All model checkpoint layers were used when initializing TFRobertaForSequenceClassification.

All the layers of TFRobertaForSequenceClassification were initialized from the model checkpoint at drive/MyDrive/data/roberta_model.
If your task is similar to the task the model of the checkpoint was trained on, you can already use TFRobertaForSequenceClassification for predictions without further training.


In [12]:
#prepare test input
test["input"] = test["response"].apply(lambda x: " # RESPONSE # "+x) + test["context"].apply(prepare_context)
test["input"] = " ** TWEET ** " + test["input"]
test_texts = list(test["input"].values)
test_pred = []

#tokenize and predict on test set
for text in tqdm(test_texts):
    test_encodings = tokenizer.encode(text,
                             truncation=True,
                             padding=True,
                             max_length=128, #add in a little more context for predict
                             return_tensors="tf")
    logits = model.predict(test_encodings)[0]
    test_pred.append(tf.nn.softmax(logits, axis=1).numpy()[0])
test_pred_labels = np.argmax(test_pred, axis=-1)

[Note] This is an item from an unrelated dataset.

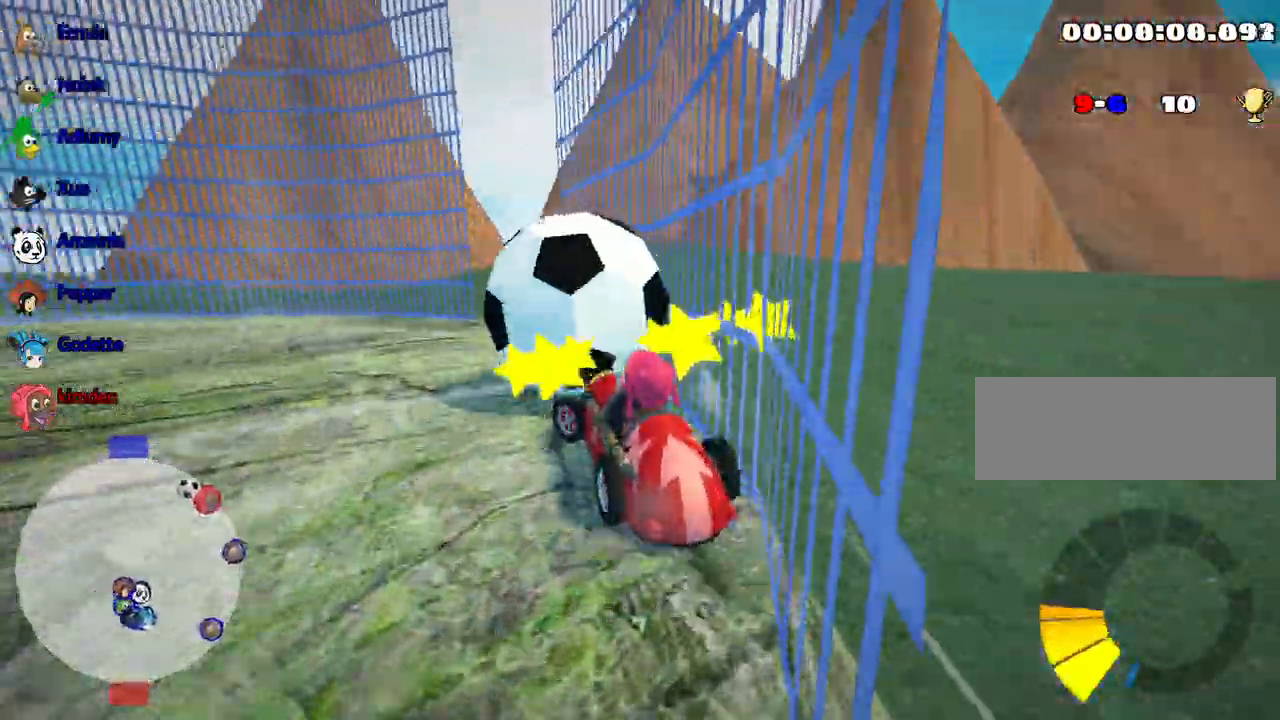
{"keys": [], "events": [[83, "down", "up"], [117, "left", "up"]]}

100%|██████████| 1800/1800 [03:14<00:00,  9.23it/s]


In [13]:
#write test output to answer.txt
with open('drive/MyDrive/data/answer128-128v4.txt', 'w') as the_file:
    for i in range(len(test)):
        if test_pred_labels[i] == 1:   
            the_file.write(test.loc[i, "id"]+",SARCASM\n")
        else:
            the_file.write(test.loc[i, "id"]+",NOT_SARCASM\n")